Sheffield has essentially decided that a few more early deaths are a price worth paying to have a few more nice things – and become a little more like Leeds and Manchester. Perhaps most significantly of all, the group of people driving away with pretty furniture is not the same as the group of people wheezing to a premature grave. At the same time, another group of people – around 400, to put a number on it – will have new jobs when those doors open.
The unspoken questions
These are among the issues examined by my long poem Sheffield Almanac (published earlier this year as a 36-page pamphlet by Longbarrow Press). Here are a few lines from the second chapter.
When the smoke clears, it’s a trade-off,
A Machiavellian pact we strike with the city
And these are the metropolitan clauses
Inserted by the Prince’s legal committee:
That we’ll accept a respiration peppered with
Monoxide specks in exchange for our distractions:
The multiplex, the multi-storey, coffee shops,
Casinos, concert halls — these transactions
List their price as tainted air. Read the small print:
Life itself is shortened…
The shop doors open this week. Clever marketers have upholstered the seats of a tram in one of Ikea’s floral patterns. Outside Sheffield’s railway station there’s a bird of prey made of allen keys. A large illuminated slogan has appeared in a central public park. As well as raising pertinent questions about public space and ‘implied consent’, this campaign ensures that the surrounding roads will be clogged with traffic and Tinsley’s already toxic air grow more lethal still.

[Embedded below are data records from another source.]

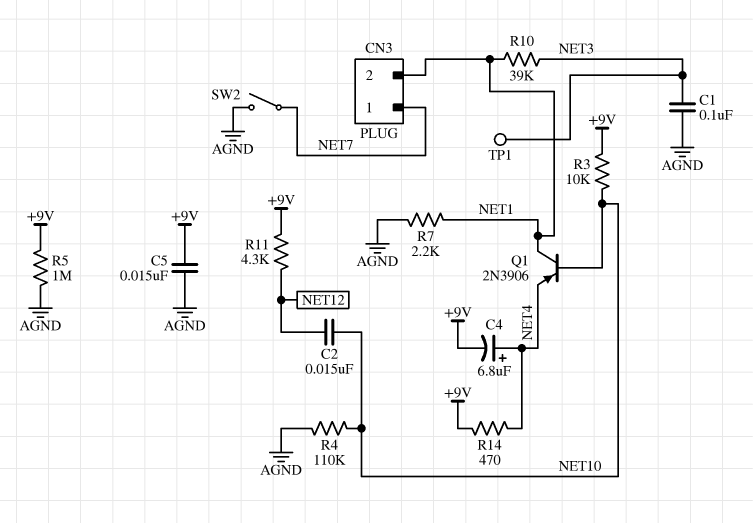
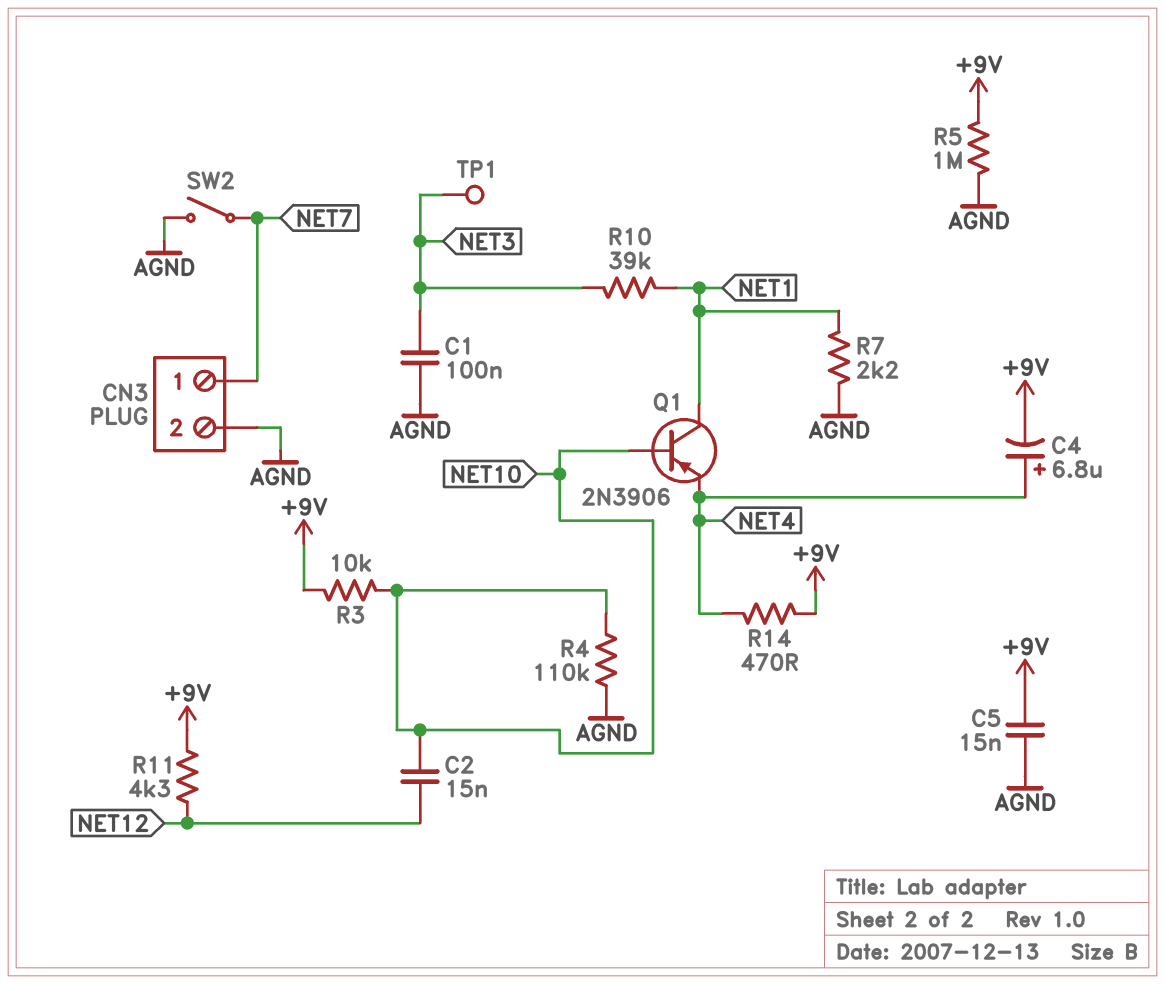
CN3 pin 2: NET1 -> AGND

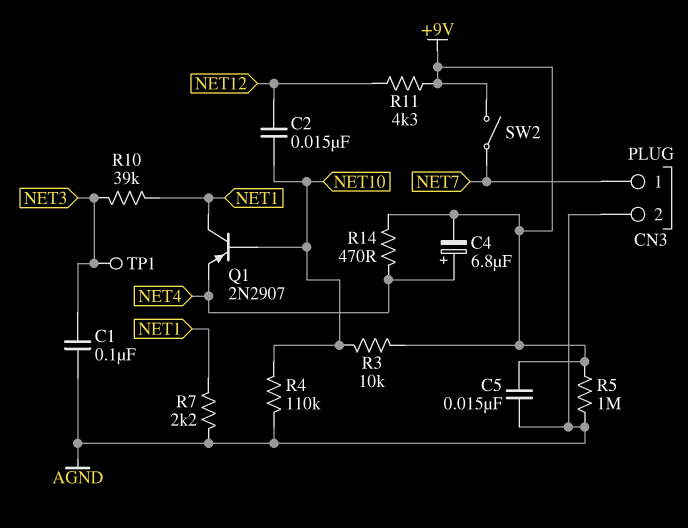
Q1: PNP 2N3906 (B NET10, C NET1, E NET4) -> PNP 2N2907 (B NET10, C NET1, E NET4)
SW2: switch (AGND, NET7) -> switch (+9V, NET7)

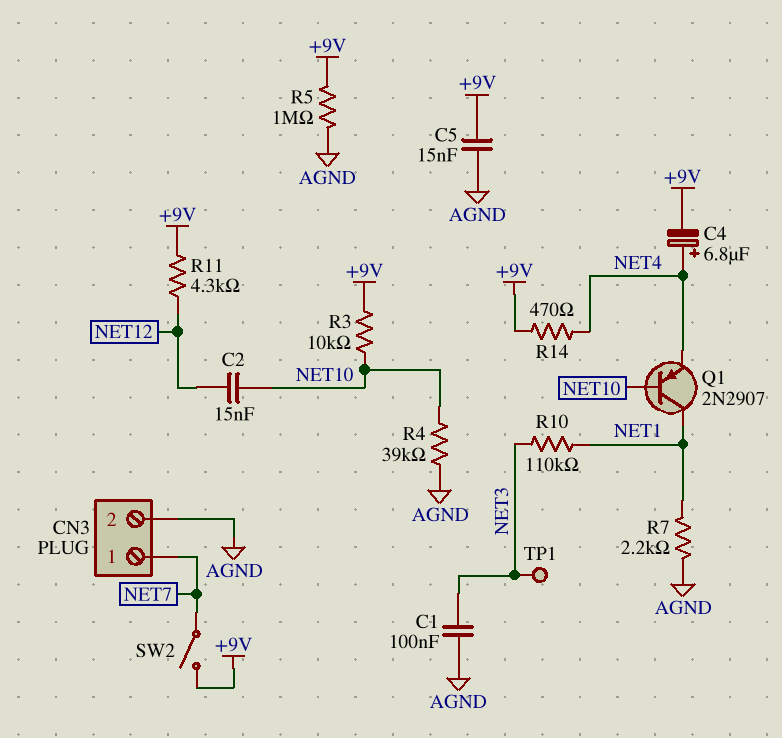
R4: 110k (AGND, NET10) -> 39k (AGND, NET10)
R10: 39k (NET1, NET3) -> 110k (NET1, NET3)

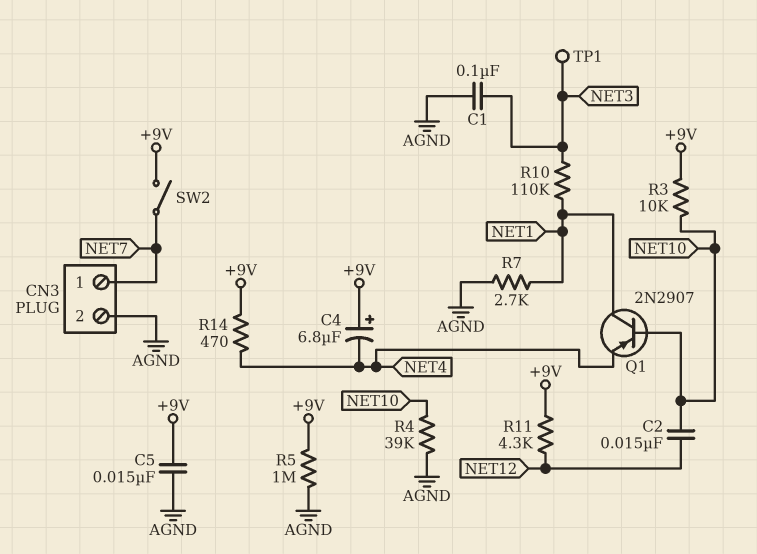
C4: 6.8uF (plus NET4, minus +9V) -> 6.8uF (plus +9V, minus NET4)
R7: 2.2k (AGND, NET1) -> 2.7k (AGND, NET1)

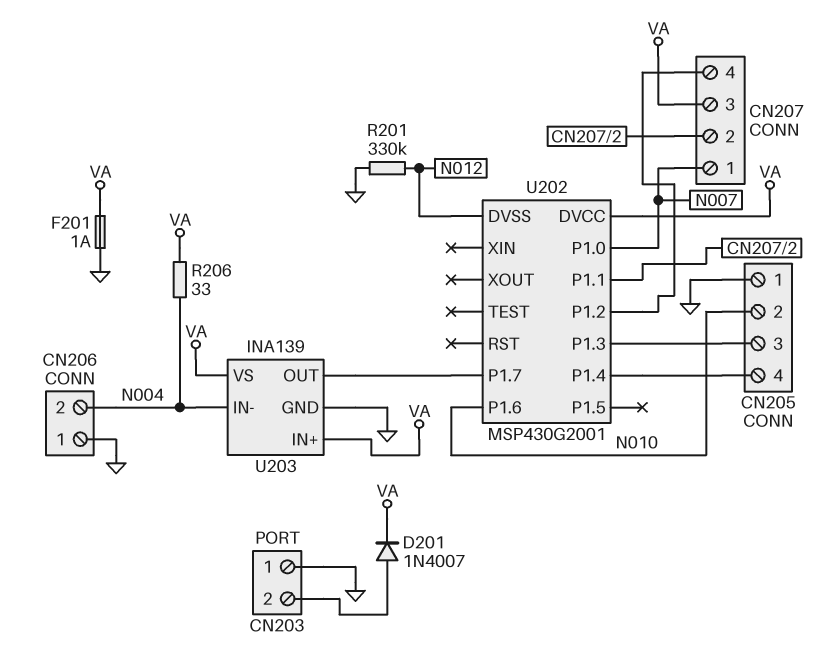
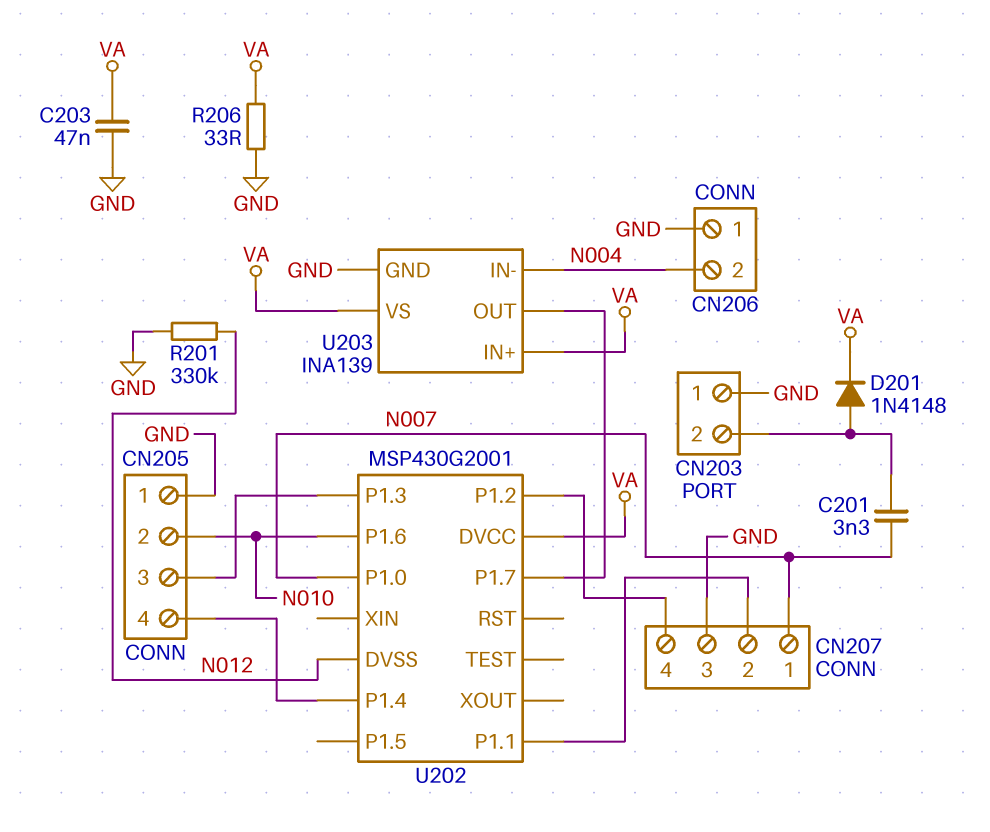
C201: none -> 3.3nF (CN203/2, N007)
C203: none -> 47nF (GND, VA)
CN207 pin 3: VA -> GND
D201: diode 1N4007 (A CN203/2, K VA) -> diode 1N4148 (A CN203/2, K VA)
F201: 1A (GND, VA) -> none
R206: 33 (N004, VA) -> 33 (GND, VA)

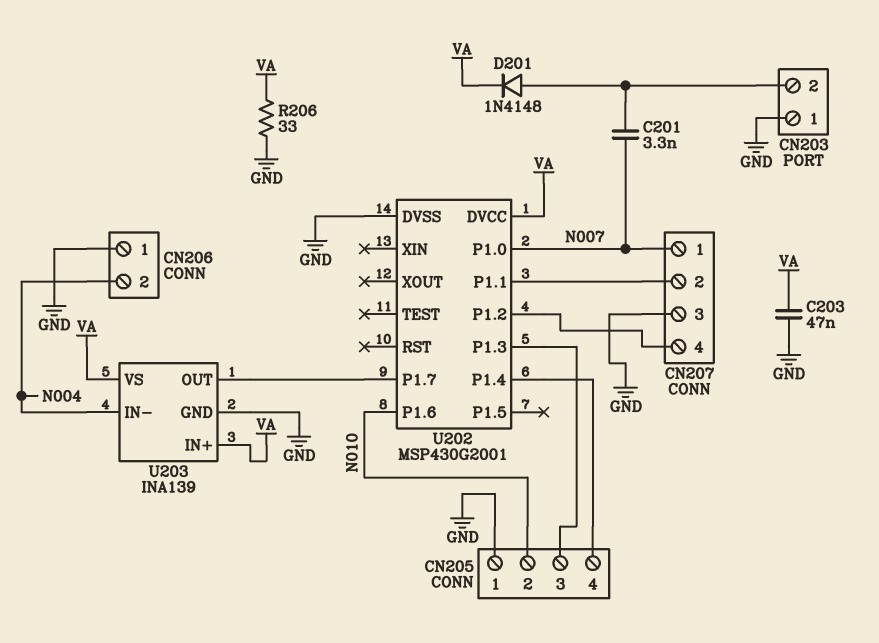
R201: 330k (GND, N012) -> none
U202 pin DVSS: N012 -> GND

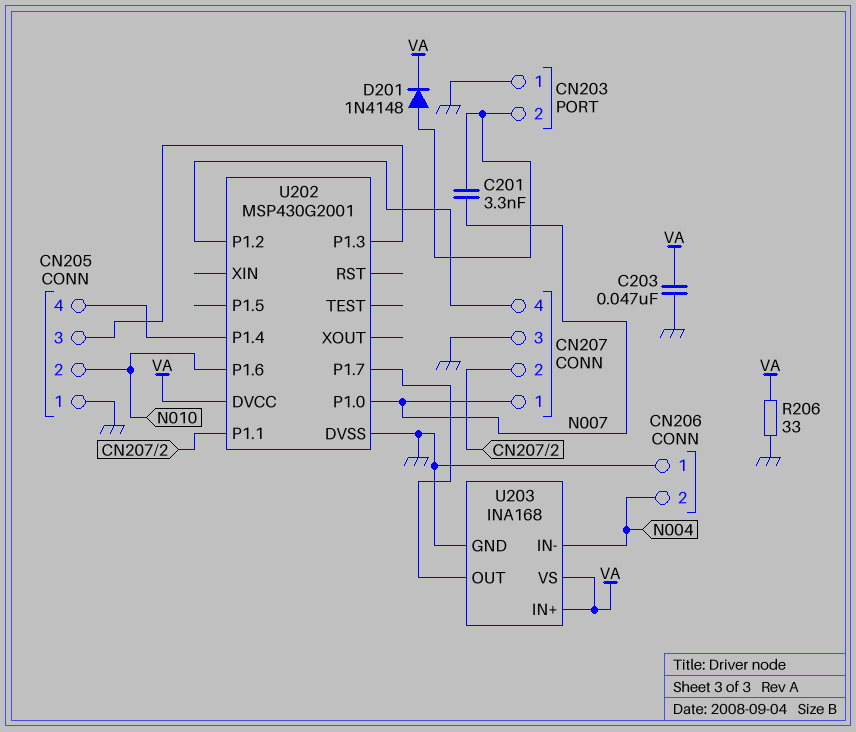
U203: INA139 -> INA168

The unspoken questions behind Sheffield Ikea underlie every major public planning decision. Is a more affluent but generic city better than a poorer, more distinctive one? Is a longer, quieter life worth more than a shorter, busier one? Who decides? To what extent does retail constitute fulfilment or distraction? In a city of thousands or a world of billions, in an economic system where most people still need jobs, is there any way to balance the conflicting sets of criteria by which quality of life is reckoned – concerning clean air, steady employment, or consumer choice?
And look again at Dr Wight’s statement. In the case of Sheffield Ikea, he said, the damage to public health was “very unlikely to be outweighed” by the jobs and GDP. But his admission that the harm might ever be outweighed lets the cat out of the bag. Decisions like this always rest on a tacit assumption that the illness and death wrought by air pollution become acceptable at some point if the economic benefits are great enough.
How great must those benefits be to justify the harm? Two hundred more jobs? A couple of dozen? For councillor Jayne Dunn, when the local authority gave Ikea the go-head, the answer was zero: that point had already been reached. “In this climate people need jobs,” she said, “and that’s what I’ll be proud of when I drive in to Sheffield and see this store.”
I neither offer straightforward answers nor suggest that any exist. But I’m surprised that the questions are hardly ever asked out loud. I don’t position myself outside the circle of complicity. But I reserve the right to a moment or two of small sadness as Sheffield becomes just a little less like itself and a little more like everywhere else.